Ces dernières semaines, il a été beaucoup question de ces collaborateurs flamands qui « avaient leurs raisons ». Et j’ai entendu beaucoup de politiciens francophones s’insurger, vociférer, et déclarer avec hargne qu’on ne peut pas dire ça et que la collaboration est INACCEPTABLE. C’est facile d’avoir du courage 70 ans plus tard. Mais, au-delà des beaux (ou laids) discours, qui peut dire avec certitude ce qu’il fera une fois immergé dans une situation difficile, face au dilemme entre sens du devoir et responsabilité envers sa famille ? Ce matin, j’ai pu voir ce qu’un tel choix signifiait aujourd’hui. 

Vous le savez sans doute, la situation au Burkina Faso est explosive ce matin. La colère des Burkinabè, qui gronde depuis bien longtemps sous le boisseau du régime, a finalement éclaté. Hier, des manifestants ont incendié le Parlement et saccagé les locaux de la RTB (la radio-télévision publique du Burkina). Ils ont eu gain de cause: en hâte, le gouvernement a retiré son projet d’amendement de l’article 37 de la Constitution qui aurait donné au président Blaise Compaoré la possibilité de se représenter aux élections présidentielles. Après la démission du gouvernement et des consultations avec l’opposition, l’armée a pris le pouvoir pour « assurer la transition ».

Le vrai courage

Lors d’un récent séjour au Faso, j’ai eu l’occasion de rencontrer pas mal de gens et de discuter politique avec eux. J’ai aussi vu naître quelques amitiés que j’essaie de cultiver malgré la distance et les difficultés de communication avec le pays (internet, au Faso, c’est quatre heures par jour quand tout va bien). Ce matin, donc, j’ai été tout content de voir qu’un de mes amis ouagalais était connecté sur Facebook. C’est un quadra respectable, père de famille, avec un bon job, ce qui n’est pas nécessairement évident au Faso. Après m’avoir rassuré sur sa situation, nous avons brièvement discuté de la situation.

Lui: La journée d’aujourd’hui sera déterminante pour le Faso

Moi: C’est ce qu’il semble, vu d’ici. Si je comprends bien, l’armée a pris le pouvoir mais Blaise Compaoré n’a pas démissionné?

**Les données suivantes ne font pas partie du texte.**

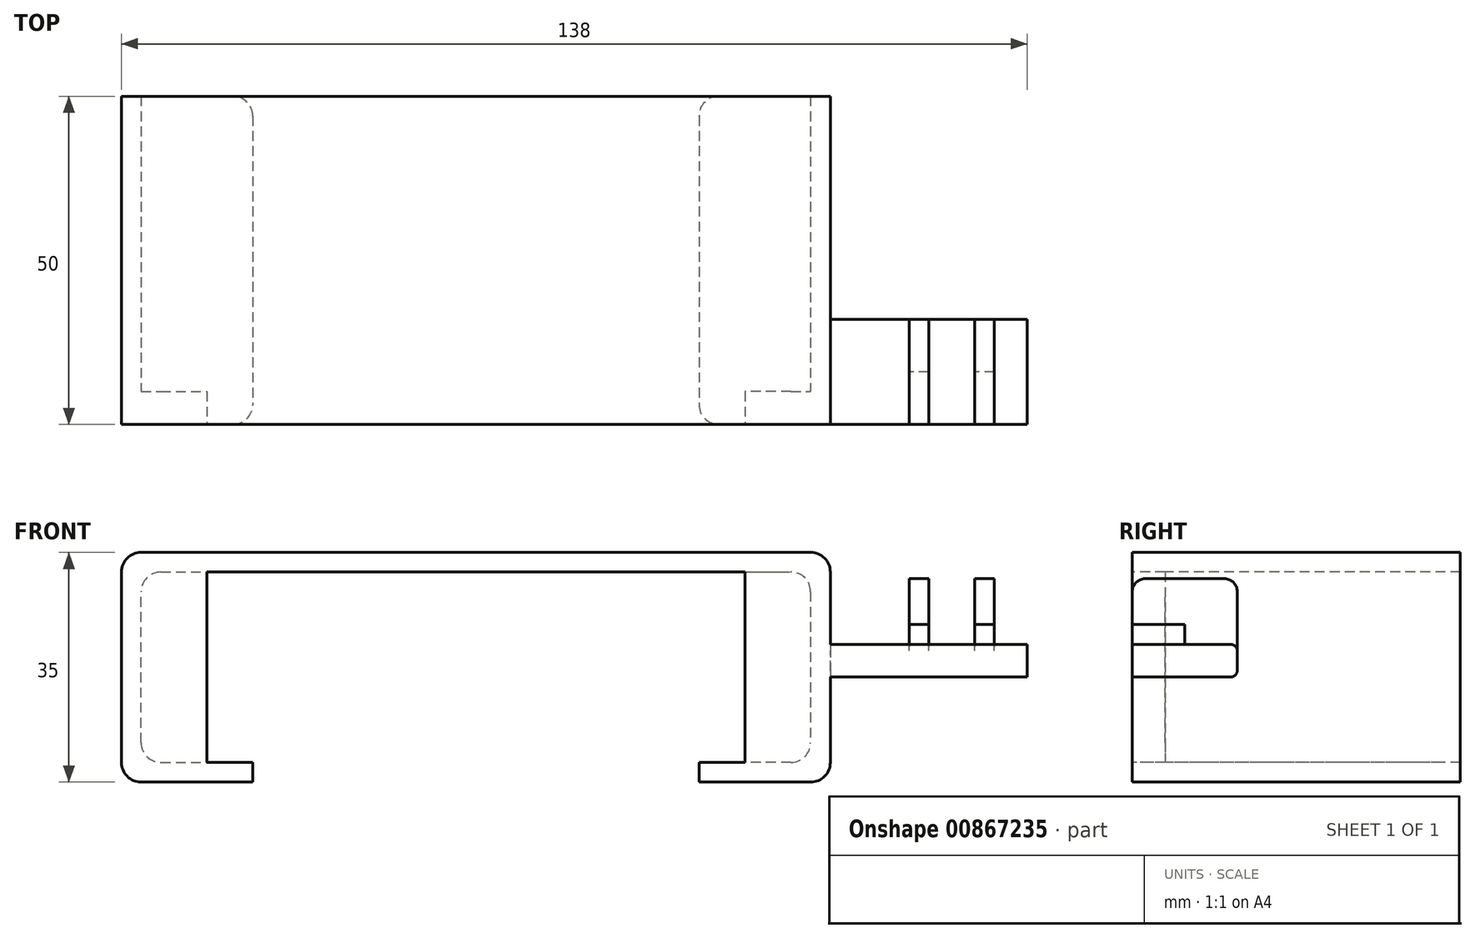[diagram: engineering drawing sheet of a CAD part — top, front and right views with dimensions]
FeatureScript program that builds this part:
annotation { "Feature Type Name" : "Feature", "Feature Type Description" : "" }
export const myFeature = defineFeature(function(context is Context, id is Id, definition is map)
    precondition{}
    {
        {
            var Q0;
            Q0=qCreatedBy(makeId("Top.planeOp"),FACE);
            var sketch = newSketch(context, id + "F0", { "sketchPlane" : qUnion([Q0])});
            skLineSegment(sketch, "E0.bottom", {"start": v(-6.5, 16) * mm, "end": v(-3.5, 16) * mm});
            skLineSegment(sketch, "E0.top", {"start": v(-6.5, 0) * mm, "end": v(-3.5, 0) * mm});
            skLineSegment(sketch, "E0.left", {"start": v(-6.5, 16) * mm, "end": v(-6.5, 0) * mm});
            skLineSegment(sketch, "E0.right", {"start": v(-3.5, 16) * mm, "end": v(-3.5, 0) * mm});
            skLineSegment(sketch, "E1.bottom", {"start": v(3.5, 16) * mm, "end": v(6.5, 16) * mm});
            skLineSegment(sketch, "E1.top", {"start": v(3.5, 0) * mm, "end": v(6.5, 0) * mm});
            skLineSegment(sketch, "E1.left", {"start": v(3.5, 16) * mm, "end": v(3.5, 0) * mm});
            skLineSegment(sketch, "E1.right", {"start": v(6.5, 16) * mm, "end": v(6.5, 0) * mm});
            skSolve(sketch);
        }
        {
            var Q0;
            Q0=makeQuery(id+"F0.imprint","IMPRINT",FACE,{"disambiguationData":[TD([[makeQuery(id+"F0.imprint","IMPRINT",EDGE,{"derivedFrom":sQuery(id+"F0.wireOp",EDGE,"E0.bottom")}),-1.0]])]});
            var Q1;
            Q1=makeQuery(id+"F0.imprint","IMPRINT",FACE,{"disambiguationData":[TD([[makeQuery(id+"F0.imprint","IMPRINT",EDGE,{"derivedFrom":sQuery(id+"F0.wireOp",EDGE,"E1.bottom")}),-1.0]])]});
            extrude(context, id + "F1", {"entities" : qUnion([Q0, Q1]), "depth" : 10 * mm, "offsetDistance" : 25 * mm});
        }
        {
            var Q0;
            Q0=makeQuery(id+"F1.opExtrude","SWEPT_FACE",FACE,{"disambiguationData":[OSD([sQuery(id+"F0.wireOp",EDGE,"E0.left")])]});
            var sketch = newSketch(context, id + "F2", { "sketchPlane" : qUnion([Q0])});
            skLineSegment(sketch, "E2.bottom", {"start": v(0, 0) * mm, "end": v(-8, 0) * mm});
            skLineSegment(sketch, "E2.top", {"start": v(0, 3) * mm, "end": v(-8, 3) * mm});
            skLineSegment(sketch, "E2.left", {"start": v(0, 0) * mm, "end": v(0, 3) * mm});
            skLineSegment(sketch, "E2.right", {"start": v(-8, 0) * mm, "end": v(-8, 3) * mm});
            skSolve(sketch);
        }
        {
            var Q0;
            Q0=makeQuery(id+"F2.imprint","IMPRINT",FACE,{"disambiguationData":[TD([[makeQuery(id+"F2.imprint","IMPRINT",EDGE,{"derivedFrom":sQuery(id+"F2.wireOp",EDGE,"E2.bottom")}),1.0]])]});
            extrude(context, id + "F3", {"entities" : qUnion([Q0]), "operationType" : NewBodyOperationType.REMOVE, "oppositeDirection" : true, "depth" : 25 * mm, "offsetDistance" : 25 * mm});
        }
        {
            var Q0;
            Q0=qCreatedBy(makeId("Top.planeOp"),FACE);
            var sketch = newSketch(context, id + "F4", { "sketchPlane" : qUnion([Q0])});
            skPoint(sketch, "E3.0", {"position": v(-6.5, 16) * mm});
            skPoint(sketch, "E4.0", {"position": v(-6.5, 0) * mm});
            skLineSegment(sketch, "E5.bottom", {"start": v(-18.5, 16) * mm, "end": v(11.5, 16) * mm});
            skLineSegment(sketch, "E5.top", {"start": v(-18.5, 0) * mm, "end": v(11.5, 0) * mm});
            skLineSegment(sketch, "E5.left", {"start": v(-18.5, 16) * mm, "end": v(-18.5, 0) * mm});
            skLineSegment(sketch, "E5.right", {"start": v(11.5, 16) * mm, "end": v(11.5, 0) * mm});
            skSolve(sketch);
        }
        {
            var Q0;
            Q0=makeQuery(id+"F4.imprint","IMPRINT",FACE,{"disambiguationData":[TD([[makeQuery(id+"F4.imprint","IMPRINT",EDGE,{"derivedFrom":sQuery(id+"F4.wireOp",EDGE,"E5.bottom")}),-1.0]])]});
            extrude(context, id + "F5", {"entities" : qUnion([Q0]), "operationType" : NewBodyOperationType.ADD, "oppositeDirection" : true, "depth" : 5 * mm, "offsetDistance" : 25 * mm});
        }
        {
            var Q0;
            Q0=qCreatedBy(makeId("Front.planeOp"),FACE);
            var sketch = newSketch(context, id + "F6", { "sketchPlane" : qUnion([Q0])});
            skPoint(sketch, "E6.0", {"position": v(11.5, -5) * mm});
            skPoint(sketch, "E7.0", {"position": v(11.5, 0) * mm});
            skLineSegment(sketch, "E8.right", {"start": v(-123.5, -18) * mm, "end": v(-123.5, 11) * mm});
            skLineSegment(sketch, "E9.bottom", {"start": v(-126.5, 14) * mm, "end": v(-18.5, 14) * mm});
            skLineSegment(sketch, "E9.top", {"start": v(-123.5, 11) * mm, "end": v(-21.5, 11) * mm});
            skLineSegment(sketch, "E10.left", {"start": v(-18.5, 14) * mm, "end": v(-18.5, -21) * mm});
            skLineSegment(sketch, "E10.right", {"start": v(-21.5, 11) * mm, "end": v(-21.5, -18) * mm});
            skLineSegment(sketch, "E11.bottom", {"start": v(-18.5, -21) * mm, "end": v(-38.5, -21) * mm});
            skLineSegment(sketch, "E11.top", {"start": v(-21.5, -18) * mm, "end": v(-38.5, -18) * mm});
            skLineSegment(sketch, "E11.right", {"start": v(-38.5, -21) * mm, "end": v(-38.5, -18) * mm});
            skLineSegment(sketch, "E12.bottom", {"start": v(-126.5, -21) * mm, "end": v(-106.5, -21) * mm});
            skLineSegment(sketch, "E12.top", {"start": v(-123.5, -18) * mm, "end": v(-106.5, -18) * mm});
            skLineSegment(sketch, "E12.right", {"start": v(-106.5, -21) * mm, "end": v(-106.5, -18) * mm});
            skLineSegment(sketch, "E13", {"start": v(-113.5, 11) * mm, "end": v(-113.5, -18) * mm});
            skLineSegment(sketch, "E14", {"start": v(-126.5, -21) * mm, "end": v(-126.5, 14) * mm});
            skLineSegment(sketch, "E15", {"start": v(-31.5, -18) * mm, "end": v(-31.5, 11) * mm});
            skSolve(sketch);
        }
        {
            var Q0;
            {var subQ7=sQuery(id+"F6.wireOp",EDGE,"E8.right");Q0=makeQuery(id+"F6.imprint","IMPRINT",FACE,{"disambiguationData":[TD([[makeQuery(id+"F6.imprint","IMPRINT",EDGE,{"derivedFrom":subQ7}),1.0]])]});}
            extrude(context, id + "F7", {"entities" : qUnion([Q0]), "operationType" : NewBodyOperationType.ADD, "oppositeDirection" : true, "depth" : 50 * mm, "offsetDistance" : 25 * mm});
        }
        {
            var Q0;
            {var subQ0=sQuery(id+"F6.wireOp",EDGE,"E10.right");Q0=makeQuery(id+"F6.imprint","IMPRINT",FACE,{"disambiguationData":[TD([[makeQuery(id+"F6.imprint","IMPRINT",EDGE,{"derivedFrom":subQ0}),-1.0]])]});}
            var Q1;
            {var subQ0=sQuery(id+"F6.wireOp",EDGE,"E8.right");Q1=makeQuery(id+"F6.imprint","IMPRINT",FACE,{"disambiguationData":[TD([[makeQuery(id+"F6.imprint","IMPRINT",EDGE,{"derivedFrom":subQ0}),-1.0]])]});}
            extrude(context, id + "F8", {"entities" : qUnion([Q0, Q1]), "operationType" : NewBodyOperationType.ADD, "oppositeDirection" : true, "depth" : 5 * mm, "offsetDistance" : 25 * mm});
        }
        {
            var Q0;
            Q0=makeQuery(id+"F1.opExtrude","CAP_EDGE",EDGE,{"disambiguationData":[OSD([sQuery(id+"F0.wireOp",EDGE,"E0.bottom")])],"isStart":false});
            var Q1;
            Q1=makeQuery(id+"F1.opExtrude","CAP_EDGE",EDGE,{"disambiguationData":[OSD([sQuery(id+"F0.wireOp",EDGE,"E1.bottom")])],"isStart":false});
            var Q2;
            Q2=makeQuery(id+"F1.opExtrude","CAP_EDGE",EDGE,{"disambiguationData":[OSD([sQuery(id+"F0.wireOp",EDGE,"E0.top")])],"isStart":false});
            var Q3;
            Q3=makeQuery(id+"F1.opExtrude","CAP_EDGE",EDGE,{"disambiguationData":[OSD([sQuery(id+"F0.wireOp",EDGE,"E1.top")])],"isStart":false});
            var Q4;
            {var subQ0=sQuery(id+"F0.wireOp",EDGE,"E0.top");var subQ1=sQuery(id+"F2.wireOp",EDGE,"E2.top");Q4=makeQuery(id+"F3.boolean.opBoolean","COPY",EDGE,{"disambiguationData":[topologyDisambiguationEdgeConnected([makeQuery(id+"F1.opExtrude","SWEPT_FACE",FACE,{"disambiguationData":[OSD([subQ0])]})])],"derivedFrom":makeQuery(id+"F3.opExtrude","SWEPT_EDGE",EDGE,{"disambiguationData":[OSD([subQ0,sQuery(id+"F0.wireOp",EDGE,"E0.left"),subQ1,sQuery(id+"F2.wireOp",EDGE,"E2.left")])]})});}
            var Q5;
            {var subQ0=sQuery(id+"F2.wireOp",EDGE,"E2.top");Q5=makeQuery(id+"F3.boolean.opBoolean","COPY",EDGE,{"disambiguationData":[topologyDisambiguationEdgeConnected([makeQuery(id+"F1.opExtrude","SWEPT_FACE",FACE,{"disambiguationData":[OSD([sQuery(id+"F0.wireOp",EDGE,"E1.top")])]})])],"derivedFrom":makeQuery(id+"F3.opExtrude","SWEPT_EDGE",EDGE,{"disambiguationData":[OSD([sQuery(id+"F0.wireOp",EDGE,"E0.top"),sQuery(id+"F0.wireOp",EDGE,"E0.left"),subQ0,sQuery(id+"F2.wireOp",EDGE,"E2.left")])]})});}
            fillet(context, id + "F9", {"entities" : qUnion([Q0, Q1, Q2, Q3, Q4, Q5]), "radius" : 2 * mm, "tangentPropagation" : true, "allowEdgeOverflow" : false});
        }
        {
            var Q0;
            Q0=makeQuery(id+"F7.opExtrude","SWEPT_EDGE",EDGE,{"disambiguationData":[OSD([sQuery(id+"F6.wireOp",EDGE,"E9.top"),sQuery(id+"F6.wireOp",EDGE,"E10.right")])]});
            var Q1;
            Q1=makeQuery(id+"F7.opExtrude","SWEPT_EDGE",EDGE,{"disambiguationData":[OSD([sQuery(id+"F6.wireOp",EDGE,"E8.right"),sQuery(id+"F6.wireOp",EDGE,"E9.top")])]});
            var Q2;
            Q2=makeQuery(id+"F7.opExtrude","SWEPT_EDGE",EDGE,{"disambiguationData":[OSD([sQuery(id+"F6.wireOp",EDGE,"E9.bottom"),sQuery(id+"F6.wireOp",EDGE,"E14")])]});
            var Q3;
            Q3=makeQuery(id+"F7.opExtrude","SWEPT_EDGE",EDGE,{"disambiguationData":[OSD([sQuery(id+"F6.wireOp",EDGE,"E9.bottom"),sQuery(id+"F6.wireOp",EDGE,"E10.left")])]});
            var Q4;
            Q4=makeQuery(id+"F7.opExtrude","SWEPT_EDGE",EDGE,{"disambiguationData":[OSD([sQuery(id+"F6.wireOp",EDGE,"E10.left"),sQuery(id+"F6.wireOp",EDGE,"E11.bottom")])]});
            var Q5;
            Q5=makeQuery(id+"F7.opExtrude","SWEPT_EDGE",EDGE,{"disambiguationData":[OSD([sQuery(id+"F6.wireOp",EDGE,"E10.right"),sQuery(id+"F6.wireOp",EDGE,"E11.top")])]});
            var Q6;
            Q6=makeQuery(id+"F7.opExtrude","SWEPT_EDGE",EDGE,{"disambiguationData":[OSD([sQuery(id+"F6.wireOp",EDGE,"E8.right"),sQuery(id+"F6.wireOp",EDGE,"E12.top")])]});
            var Q7;
            Q7=makeQuery(id+"F7.opExtrude","SWEPT_EDGE",EDGE,{"disambiguationData":[OSD([sQuery(id+"F6.wireOp",EDGE,"E12.bottom"),sQuery(id+"F6.wireOp",EDGE,"E14")])]});
            var Q8;
            Q8=makeQuery(id+"F8.opExtrude","CAP_EDGE",EDGE,{"disambiguationData":[OSD([sQuery(id+"F6.wireOp",EDGE,"E8.right")])],"isStart":false});
            var Q9;
            Q9=makeQuery(id+"F8.opExtrude","CAP_EDGE",EDGE,{"disambiguationData":[OSD([sQuery(id+"F6.wireOp",EDGE,"E12.top")])],"isStart":false});
            var Q10;
            Q10=makeQuery(id+"F8.opExtrude","CAP_EDGE",EDGE,{"disambiguationData":[OSD([sQuery(id+"F6.wireOp",EDGE,"E11.top")])],"isStart":false});
            var Q11;
            Q11=makeQuery(id+"F8.opExtrude","CAP_EDGE",EDGE,{"disambiguationData":[OSD([sQuery(id+"F6.wireOp",EDGE,"E10.right")])],"isStart":false});
            var Q12;
            {var subQ0=sQuery(id+"F6.wireOp",EDGE,"E9.top");Q12=makeQuery(id+"F8.opExtrude","CAP_EDGE",EDGE,{"disambiguationData":[OSD([subQ0]),TDD([makeQuery(id+"F6.imprint","IMPRINT",EDGE,{"disambiguationData":[TD([[makeQuery(id+"F6.imprint","INTERSECT",VERTEX,{"derivedFrom":[subQ0,sQuery(id+"F6.wireOp",EDGE,"E10.right")]}),1.0]])],"derivedFrom":subQ0})])],"isStart":false});}
            var Q13;
            {var subQ0=sQuery(id+"F6.wireOp",EDGE,"E9.top");Q13=makeQuery(id+"F8.opExtrude","CAP_EDGE",EDGE,{"disambiguationData":[OSD([subQ0]),TDD([makeQuery(id+"F6.imprint","IMPRINT",EDGE,{"disambiguationData":[TD([[makeQuery(id+"F6.imprint","INTERSECT",VERTEX,{"derivedFrom":[sQuery(id+"F6.wireOp",EDGE,"E8.right"),subQ0]}),-1.0]])],"derivedFrom":subQ0})])],"isStart":false});}
            var Q14;
            Q14=makeQuery(id+"F7.opExtrude","CAP_EDGE",EDGE,{"disambiguationData":[OSD([sQuery(id+"F6.wireOp",EDGE,"E11.right")])],"isStart":true});
            var Q15;
            Q15=makeQuery(id+"F7.opExtrude","CAP_EDGE",EDGE,{"disambiguationData":[OSD([sQuery(id+"F6.wireOp",EDGE,"E12.right")])],"isStart":true});
            var Q16;
            Q16=makeQuery(id+"F7.opExtrude","CAP_EDGE",EDGE,{"disambiguationData":[OSD([sQuery(id+"F6.wireOp",EDGE,"E11.right")])],"isStart":false});
            var Q17;
            Q17=makeQuery(id+"F7.opExtrude","CAP_EDGE",EDGE,{"disambiguationData":[OSD([sQuery(id+"F6.wireOp",EDGE,"E12.right")])],"isStart":false});
            fillet(context, id + "F10", {"entities" : qUnion([Q0, Q1, Q2, Q3, Q4, Q5, Q6, Q7, Q8, Q9, Q10, Q11, Q12, Q13, Q14, Q15, Q16, Q17]), "radius" : 3 * mm, "tangentPropagation" : true, "allowEdgeOverflow" : false});
        }
        {
            var Q0;
            Q0=makeQuery(id+"F5.opExtrude","SWEPT_EDGE",EDGE,{"disambiguationData":[OSD([sQuery(id+"F4.wireOp",EDGE,"E5.bottom"),sQuery(id+"F4.wireOp",EDGE,"E5.left")])]});
            var Q1;
            Q1=makeQuery(id+"F5.opExtrude","CAP_EDGE",EDGE,{"disambiguationData":[OSD([sQuery(id+"F4.wireOp",EDGE,"E5.bottom")])],"isStart":false});
            var Q2;
            {var subQ0=sQuery(id+"F4.wireOp",EDGE,"E5.bottom");Q2=makeQuery(id+"F5.boolean.opBoolean","SPLIT",EDGE,{"disambiguationData":[TD([makeQuery(id+"F1.opExtrude","SWEPT_FACE",FACE,{"disambiguationData":[OSD([sQuery(id+"F0.wireOp",EDGE,"E0.left")])]})])],"derivedFrom":makeQuery(id+"F5.opExtrude","CAP_EDGE",EDGE,{"disambiguationData":[OSD([subQ0])],"isStart":true})});}
            var Q3;
            {var subQ0=sQuery(id+"F4.wireOp",EDGE,"E5.bottom");Q3=makeQuery(id+"F5.boolean.opBoolean","SPLIT",EDGE,{"disambiguationData":[TD([makeQuery(id+"F1.opExtrude","SWEPT_FACE",FACE,{"disambiguationData":[OSD([sQuery(id+"F0.wireOp",EDGE,"E0.right")])]})])],"derivedFrom":makeQuery(id+"F5.opExtrude","CAP_EDGE",EDGE,{"disambiguationData":[OSD([subQ0])],"isStart":true})});}
            var Q4;
            {var subQ0=sQuery(id+"F4.wireOp",EDGE,"E5.bottom");Q4=makeQuery(id+"F5.boolean.opBoolean","SPLIT",EDGE,{"disambiguationData":[TD([makeQuery(id+"F1.opExtrude","SWEPT_FACE",FACE,{"disambiguationData":[OSD([sQuery(id+"F0.wireOp",EDGE,"E1.right")])]})])],"derivedFrom":makeQuery(id+"F5.opExtrude","CAP_EDGE",EDGE,{"disambiguationData":[OSD([subQ0])],"isStart":true})});}
            fillet(context, id + "F11", {"entities" : qUnion([Q0, Q1, Q2, Q3, Q4]), "radius" : 1 * mm, "tangentPropagation" : true, "allowEdgeOverflow" : false});
        }
    });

Lui: L’armée fait dans le flou total, comme si le message de la population n’était pas clair. Elle nous a fait perdre du temps hier. Aujourd’hui non. C’est décidé!

Moi: Vous partez manifester ?

Lui: Oui, Fred. Je me fais un bon petit gueuleton, puis je file à la place des Nations avec ma caméra et mon sifflet.

 

Pour moi, le courage, c’est ça. Un père de famille qui s’en va, malgré les risques, braver la police et l’armée pour faire changer la situation dans son pays. Chapeau bas, mon ami. Que Dieu te garde.